▸ Texto dado:
»»

# TV SAMSUNG 14"



## CAMPIELLO (Dic 18, 2006)

Hola lo primero decir que soy nuevo en el foro asi que un saludo a todos, soy aficionado a la electronica y tengo un problema con un tv Samsung de 14" el modelo en cuestion es CB-3312ZS, lo tengo puesto en un sitio que no tengo posibilidad de ponerle toma de antena asi que hasta hace unos dias recibia la señal por un aparato de estos que te envian la señal por los cables de la red y se me veia bastante bien, en principio sospeche de dicho aparato (Video-Red) pero le he conectado otra tele distinta y se ve de cine. Dicho esto necesito un poco de ayuda a ver si la puedo reparar, si alguien me pudiese enviar el esquema o orientarme un poco se lo agradeceria. En este momento no puedo sintonizar el canal seleccionado en el video, cuando hago una busqueda de canales intenta enganchar el canal pero luego sigue buscando infinitamente, ahora sospecho del sintonizador pero no estoy seguro. A ver si algun experto me echa un cable.
Saludos y Gracias.


----------



## CAMPIELLO (Dic 19, 2006)

He conectado la television a una toma de antena normal y aunque la imagen y el color no se ven muy nitidos se ve bastante bien, voy a repasar todas las soldaduras de la parte del sintonizador por si fallara alguna, tambien voy a tomar medidas de tension en los terminales del sintonizador, posteare los resultados a ver si alguien me puede ayudar a ver que es lo que falla.
Saludos y gracias.


----------



## CAMPIELLO (Dic 20, 2006)

««

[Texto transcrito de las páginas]
»»

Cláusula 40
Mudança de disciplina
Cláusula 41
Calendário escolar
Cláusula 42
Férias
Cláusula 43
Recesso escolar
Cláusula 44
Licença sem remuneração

««

▸ Conjunto de ejercicios:
1. Actualiza el hilo sobre el televisor Samsung desde "## CAMPIELLO (Dic 19, 2006)" hasta "lo que falla." inclusive, poniendo "selector de canales" en lugar de "sintonizador".
2. Por favor, indica qué modelo es el televisor del que se habla en el hilo sobre el televisor Samsung.
3. Prosigue el hilo sobre el televisor Samsung a partir del punto en que se interrumpe.
Las líneas transcritas no hacen falta para nada de lo que se pide.

▸ Resultados por tarea:
1.
## CAMPIELLO (Dic 19, 2006)

He conectado la television a una toma de antena normal y aunque la imagen y el color no se ven muy nitidos se ve bastante bien, voy a repasar todas las soldaduras de la parte del selector de canales por si fallara alguna, tambien voy a tomar medidas de tension en los terminales del selector de canales, posteare los resultados a ver si alguien me puede ayudar a ver que es lo que falla.

2. CB-3312ZS

3.
Bueno he retocado todas las soldaduras y parece que hay no está el problema. A continuacion os pongo los datos que he sacado de la etapa sintonizadora a ver si sirve de algo. El sintonizador es un SAMSUNG ECC-2885CE. D, a su lado lleva un circuito integrado (IC 101) que es un TDA-8305 y tres ajustes:
VR 101- AGC
VR 401- H-HOLD
VR 402- H-PHASF.
Las tensiones en las patillas del sintonizador con relacion a masa sin señal en la antena son:

IF-- 0 V
B+----12,10 V
AFT----5,89 V
VL----- 8,09 V
AGC--- 7,84 V
VH----12 V
BT----- 6,57 V
U-------0 V

Y las tensiones con el canal sintonizado son:

IF-----0 V
B+---12,08 V
AFT---5,97 V
VL----12 V
AGC---7,84 V
VH-----0 V
BT-----1,22 V
U-------0 V

Bueno yo ya no doy mas de si, por favor que alguien me indique si estas tensiones son correctas, si hay que ajustar, cambiar algo, hacer alguna otra prueba etc. Necesito ayuda por favor.
Saludos y gracias por leerme.


----------



## capitanp (Dic 20, 2006)

pero sintoniza algun canaal???


----------



## CAMPIELLO (Dic 20, 2006)

Ya intento sintonizar algun canal pero se ve muy mal la imagen con ruido e interferencias.
Un saludo y gracias por contestarme.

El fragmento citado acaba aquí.